Ma anche su questo sforzo, come si vedrà nei prossimi paragrafi, c’è parecchio da discutere.

In sintesi, con l’ampio consenso confluito nell’agenda unica degli obiettivi del millennio, ciò che si viene a delineare negli anni ’90 è nella sostanza una nuova divisione internazionale del lavoro sullo «sviluppo» fra i diversi attori: alle Nazioni Unite il compito di aggiornarne il concetto, per renderlo “umano” e “sostenibile”; alle istituzioni finanziarie quello di armonizzarlo con la crescita economica, mediante la ricomposizione di Stati efficienti, rispettosi del mercato e amici della “società civile”; alle agenzie nazionali la responsabilità di smettere di fare le “furbe” con gli aiuti e di escogitare meccanismi per reperirne di più e migliorarne la efficacia, ponendo solo “condizionalità appropriate”; ai dirigenti dei paesi in via di sviluppo l’incombenza di dimostrarsi dei “bravi governanti”, collaborare con le istituzioni che li finanziano, non rubacchiare sugli aiuti e far “partecipare” tutti al delicato lavoro di ricostruzione dello Stato che, fra le altre cose, “sconfiggerà” la povertà; alle Ong internazionali la missione di rappresentare i “poveri” nei fori in cui questi non hanno accesso e, insieme a quelle nazionali e locali, di “sfamarli” o, più raramente, di “aiutarli” a organizzarsi per rivendicare dei “diritti”.

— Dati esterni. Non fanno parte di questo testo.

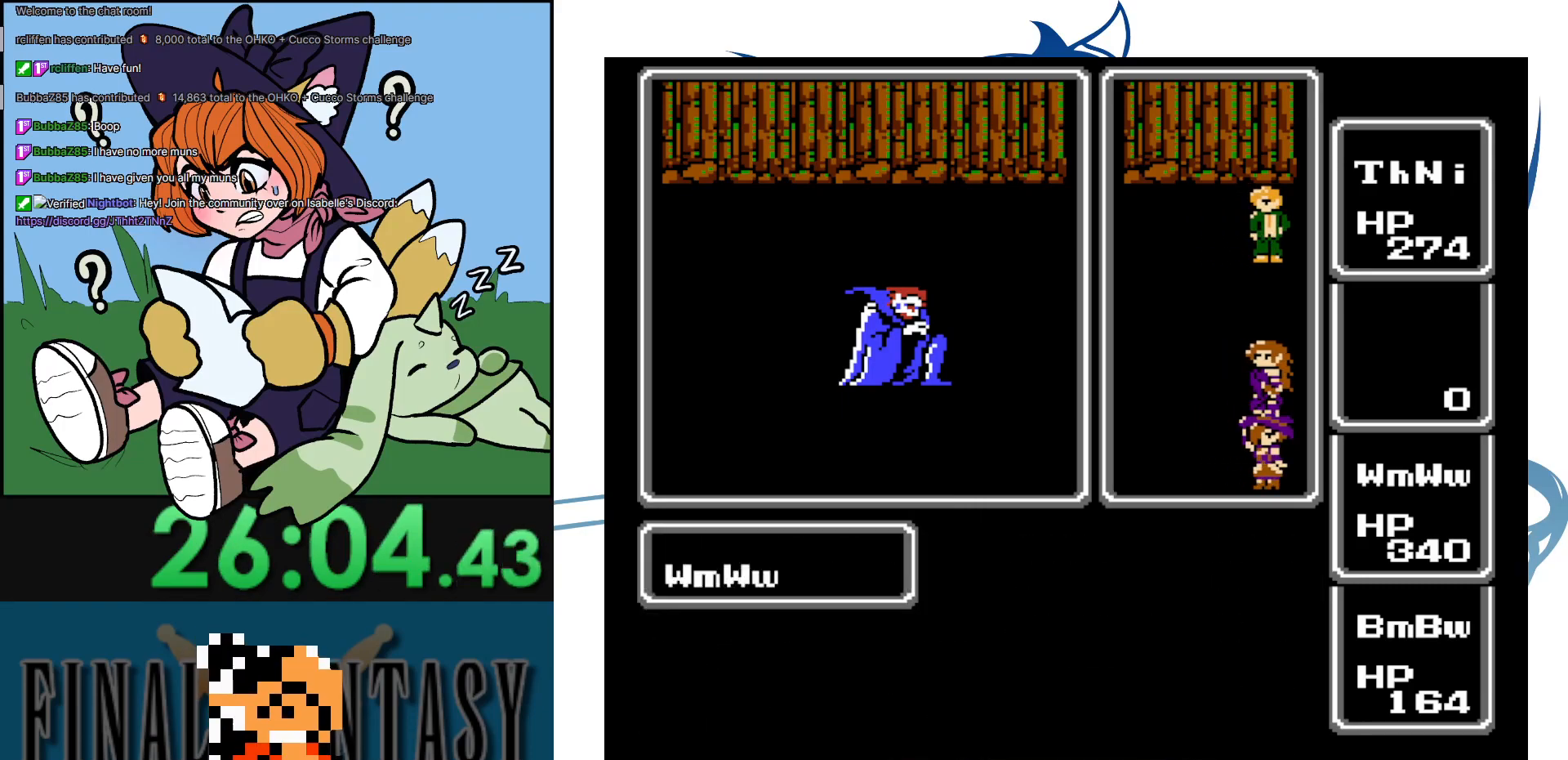
{"buttons": [], "events": []}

Sullo sfondo l’obiettivo otto: l’ammissione (tardiva) che le regole del gioco nel sistema economico e politico internazionale sono squilibrate a favore dei giocatori più forti, che “cooperare” implicherebbe in primo luogo correggere le asimmetrie che la competizione di per sé genera, soprattutto quando il punto di partenza non è uguale per tutti i giocatori e le risorse e gli strumenti per competere sono distribuiti in modo profondamente diseguale. Come era accaduto tante altre volte in passato, ci si impegnava a essere “coerenti”.